La Chine a attiré $86,68 milliards d’investissements directs étrangers en 9 mois

Entre temps, les pays modernes ont toute la difficulté à garder des emplois.


La question du yuan est au menu des discussions du G20 à Washington. Quel est le problème avec la monnaie chinoise?

Le yuan est la monnaie de la seconde puissance mondiale, du premier pays en termes de détention de réserves de change.Or cette monnaie n'est pas convertible: la Chine exerce un contrôle des changes pour en contrôler strictement la valeur. Le yuan est considérablement sous-évalué. De plus, depuis trente ans, la stratégie de Pékin est d'indexer le yuan sur le dollar, pour que les évolutions de ces deux monnaies soient synchronisées.

Quels sont les avantages de cette stratégie monétaire?

Elle permet d'attirer les multinationales sur le sol chinois. Garder la monnaie sous-évaluée permet de produire moins cher. Les Chinois se souviennent qu'en 1985, Washington avait forcé les Japonais à réévaluer le yen, tordant le cou à l'industrie japonaise. Ils ne laisseront pas la même chose leur arriver.

Par ailleurs, indexer le yuan sur le dollar, c'est garantir aux multinationales qu'elles ne prennent pas de risques de change. En retour, la Chine demande à celles-ci de produire pour l'exportation, pas pour le marché local.

C'est une stratégie géniale, un pacte gagnant-gagnant:
les multinationales engrangent les bénéfices, et la Chine les excédents commerciaux.
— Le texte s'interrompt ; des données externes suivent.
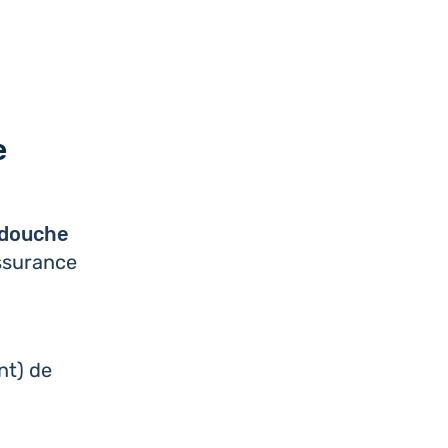
e
e douche
s­su­rance
nt) de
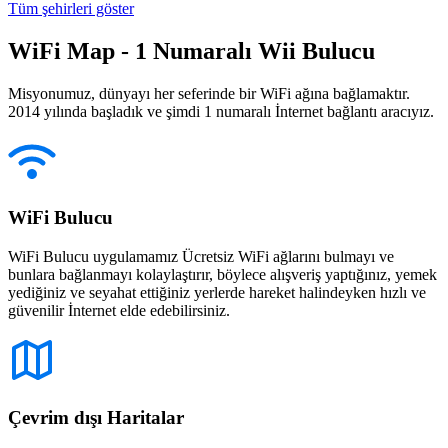
Tüm şehirleri göster
WiFi Map - 1 Numaralı Wii Bulucu
Misyonumuz, dünyayı her seferinde bir WiFi ağına bağlamaktır.
2014 yılında başladık ve şimdi 1 numaralı İnternet bağlantı aracıyız.
WiFi Bulucu
WiFi Bulucu uygulamamız Ücretsiz WiFi ağlarını bulmayı ve
bunlara bağlanmayı kolaylaştırır, böylece alışveriş yaptığınız, yemek
yediğiniz ve seyahat ettiğiniz yerlerde hareket halindeyken hızlı ve
güvenilir İnternet elde edebilirsiniz.
Çevrim dışı Haritalar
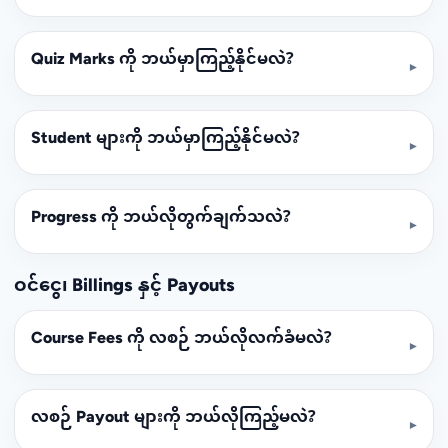
Quiz Marks ကို ဘယ်မှာကြည့်နိုင်မလဲ?
▾
Student များကို ဘယ်မှာကြည့်နိုင်မလဲ?
▾
Progress ကို ဘယ်လိုတွက်ချက်သလဲ?
▾
ဝင်ငွေ၊ Billings နှင့် Payouts
Course Fees ကို လစဉ် ဘယ်လိုလက်ခံမလဲ?
▾
လစဉ် Payout များကို ဘယ်လိုကြည့်မလဲ?
▾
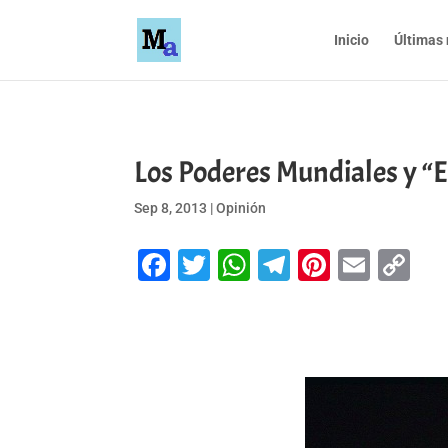
Inicio
Últimas 
Los Poderes Mundiales y “El
Sep 8, 2013
|
Opinión
Facebook
Twitter
WhatsApp
Telegram
Pinteres
Emai
Co
Li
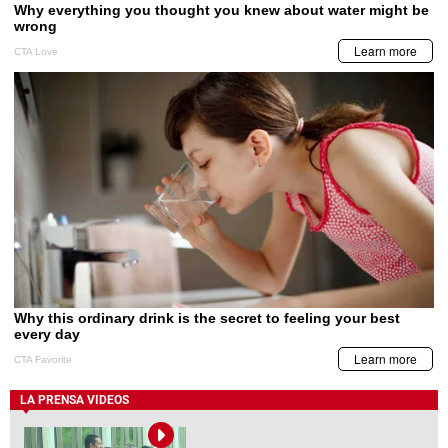
LA PRENSA VIDEOS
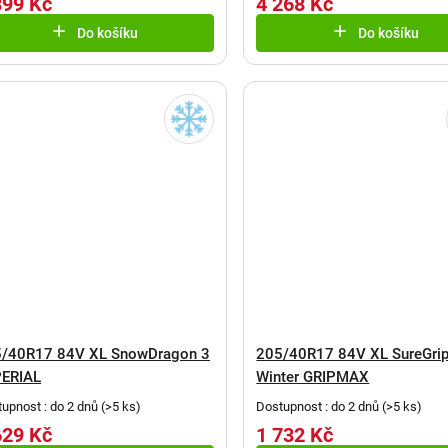
399 Kč
4 268 Kč
Do košíku
Do košíku
/40R17 84V XL SnowDragon 3
205/40R17 84V XL SureGrip
ERIAL
Winter GRIPMAX
upnost : do 2 dnů
(
>5 ks
)
Dostupnost : do 2 dnů
(
>5 ks
)
629 Kč
1 732 Kč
Aux dépens de l'industrie et des balances commerciales de l'Europe et des États-Unis, qui perdent des emplois et des capitaux


Extrait de : IDE en Chine : +16,6% entre janvier et septembre, Contrepoints, 19/10/2011

La Chine a attiré $86,68 milliards d’investissements directs étrangers durant les neuf premiers mois de l’année, soit une hausse de 16,6% en glissement annuel. Rien qu’en septembre, le pays a attiré $9,05 milliards d’IDE, en hausse de 7,88% en glissement annuel.

Investissement qui ne se fait pas dans les pays industriels.

Les chiffres de septembre indiquent un ralentissement continu de la croissance des IDE, passant de 19,83 % en juillet à 11,1% en août. Les IDE originaires des États-Unis ont baissé de 9,88% en glissement annuel, s’établissant à $1,88 milliard entre janvier et septembre, tandis que ceux venant de l’Union européenne ont diminué de 1,8%.

La Chine avait approuvé la création de 20.400 entreprises à capitaux étrangers durant les neuf premiers mois, soit une progression annuelle de 6,24%. Les investissements directs du pays à l’étranger, hors secteur financier, ont connu une progression de 12,5 % en glissement annuel, atteignant $40,75 milliards durant les trois premiers trimestres.